Friday, February 13, 2009

Generic programming and out-of-the core computation

STXXL is a C++ library for extra large data sets. The library allows to write generic programs, with an idiom typical of STL, and to leverage the power of out-of-the-core computations for massive data-sets. I played with the library and I loved it.
  1. You have the STXXL containers, which are similar to STL containers. Anyway, an STXXL container can be mapped to (multiple) external file(s) in a transparent way. Files may have different implementations that might be bases on various file systems or even remote storage interface. Examples of containers are:

    • vectors: example: stxxl::vector v(64 * int64(1024 * 1024));
    • map: example: stxxl::map
    • queue: example: stxxl:queue
    • stacks and priority queues

  2. You can access the containers with STXXL Iterators and the library is taking care of all I/O operation, supporting large files up to dozens of terabytes even if they are mapped on multiple physical disks.

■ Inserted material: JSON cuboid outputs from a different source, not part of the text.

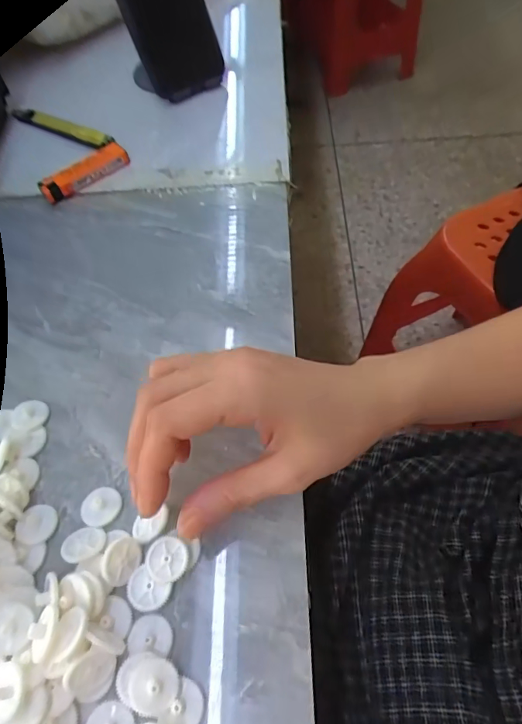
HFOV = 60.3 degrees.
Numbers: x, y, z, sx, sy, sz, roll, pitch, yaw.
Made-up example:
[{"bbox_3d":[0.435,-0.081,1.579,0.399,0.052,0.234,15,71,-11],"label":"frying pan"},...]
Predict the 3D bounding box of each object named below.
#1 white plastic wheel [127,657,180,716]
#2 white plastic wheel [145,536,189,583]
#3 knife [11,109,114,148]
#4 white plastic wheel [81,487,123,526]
[{"bbox_3d":[-0.048,0.146,0.203,0.021,0.006,0.020,-1,58,2],"label":"white plastic wheel"},{"bbox_3d":[-0.048,0.100,0.228,0.022,0.005,0.021,-1,58,2],"label":"white plastic wheel"},{"bbox_3d":[-0.192,-0.227,0.433,0.121,0.010,0.010,25,63,17],"label":"knife"},{"bbox_3d":[-0.089,0.080,0.250,0.022,0.006,0.021,-1,58,2],"label":"white plastic wheel"}]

    • unsigned int big_size = 1024 * 1024 * 2 * 16 * 16;
      typedef stxxl::vector vec_big;
      vec_big my_vec(big_size);
      vec_big::iterator big_it = my_vec.begin();

  3. You can use a collection of STXXL Algorithms, similar to STL ones but for external memory:

    • stxxl::generate(v.begin(), v.end(), stxxl::random_number32(), 4);
    • stxxl::for_each_m(v.begin(), v.end(), square(), 4);
    • ...

  4. A particular mention goes to sorting algorithms for external memory:

    • typedef stxxl::vector vector_type;
      const stxxl::int64 n_records =
      stxxl::int64(384) * stxxl::int64(1024 * 1024) / sizeof(my_type);
      vector_type v(n_records);
      stxxl::random_number32 rnd;
      for (vector_type::size_type i = 0; i < v.size(); i++)
      v[i]._key = 1 + (rnd() % 0xfffffff);
    • stxxl::sort(v.begin(), v.end(), cmp(), memory_to_use);

  5. This paper describes the library Stxxl : Standard Template Library for XXL Data Sets ; R. Dementiev, L. Kettner, P. Sanders "STXXL: standard template library for XXL data sets" Software: Practice and Experience Volume 38, Issue 6, Pages 589-637, May 2008 DOI: 10.1002/spe.844. See also the technical report.

  6. Here you have a collection of example codes; performance are pretty good, and some stxxl users have reported that stxxl sort is much faster than UNIX sort. In addition, i found this paper which reports very good performance (Breadth first search on massive graphs). Do not forget to consult the STXXL forum if you need any help.